TASK INSTRUCTIONS:
Show all lines of the entries in which the word "https" is found.

DATA FOR ANALYSIS START

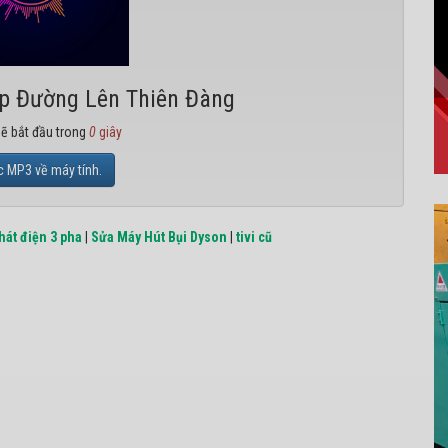
op Đường Lên Thiên Đàng
sẽ bắt đầu trong
0
giây
c MP3 về máy tính.
hát điện 3 pha
|
Sửa Máy Hút Bụi Dyson
|
tivi cũ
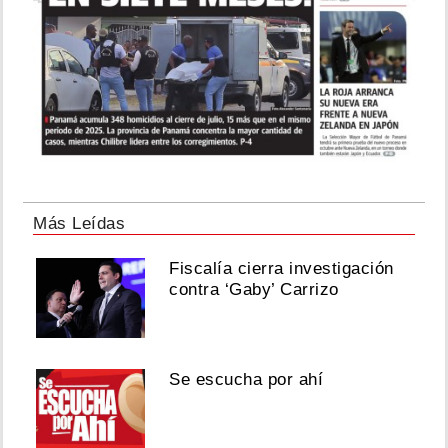
Más Leídas
Fiscalía cierra investigación
contra ‘Gaby’ Carrizo
Se escucha por ahí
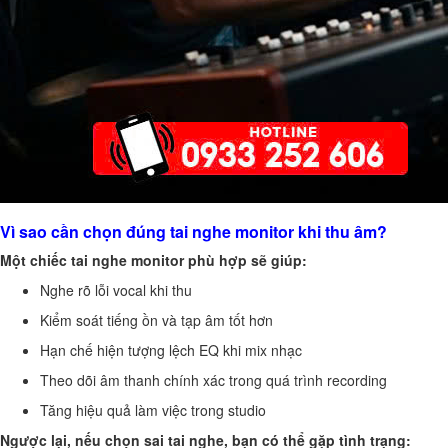
Vì sao cần chọn đúng tai nghe monitor khi thu âm?
Một chiếc tai nghe monitor phù hợp sẽ giúp:
Nghe rõ lỗi vocal khi thu
Kiểm soát tiếng ồn và tạp âm tốt hơn
Hạn chế hiện tượng lệch EQ khi mix nhạc
Theo dõi âm thanh chính xác trong quá trình recording
Tăng hiệu quả làm việc trong studio
Ngược lại, nếu chọn sai tai nghe, bạn có thể gặp tình trạng:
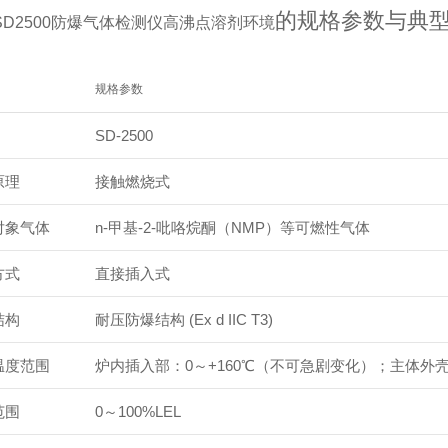
的规格参数与典
SD2500防爆气体检测仪高沸点溶剂环境
规格参数
SD-2500
原理
接触燃烧式
对象气体
n-甲基-2-吡咯烷酮（NMP）等可燃性气体
方式
直接插入式
结构
耐压防爆结构 (Ex d IIC T3)
温度范围
炉内插入部：0～+160℃（不可急剧变化）；主体外壳
范围
0～100%LEL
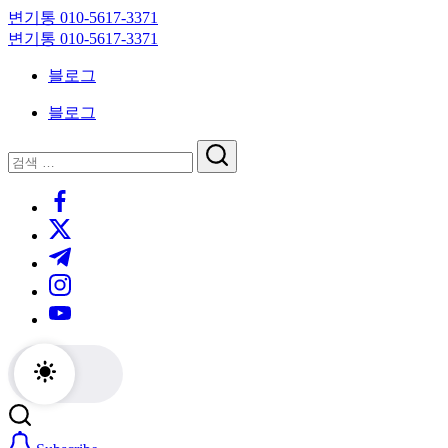
Skip
변기통 010-5617-3371
to
변
변기통 010-5617-3371
content
기
변
블로그
막
기
힘,
막
블로그
싱
힘,
크
싱
닫
검
대
크
기
검
색
막
대
https://www.facebook.com/
색
힘
막
https://twitter.com/
24
힘
시
24
https://t.me/
간
시
https://www.instagram.com/
출
간
동
출
https://youtube.com/
대
동
기
대
기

DATA FOR ANALYSIS END

YOUR RESPONSE:
https://www.facebook.com/
https://twitter.com/
https://t.me/
https://www.instagram.com/
https://youtube.com/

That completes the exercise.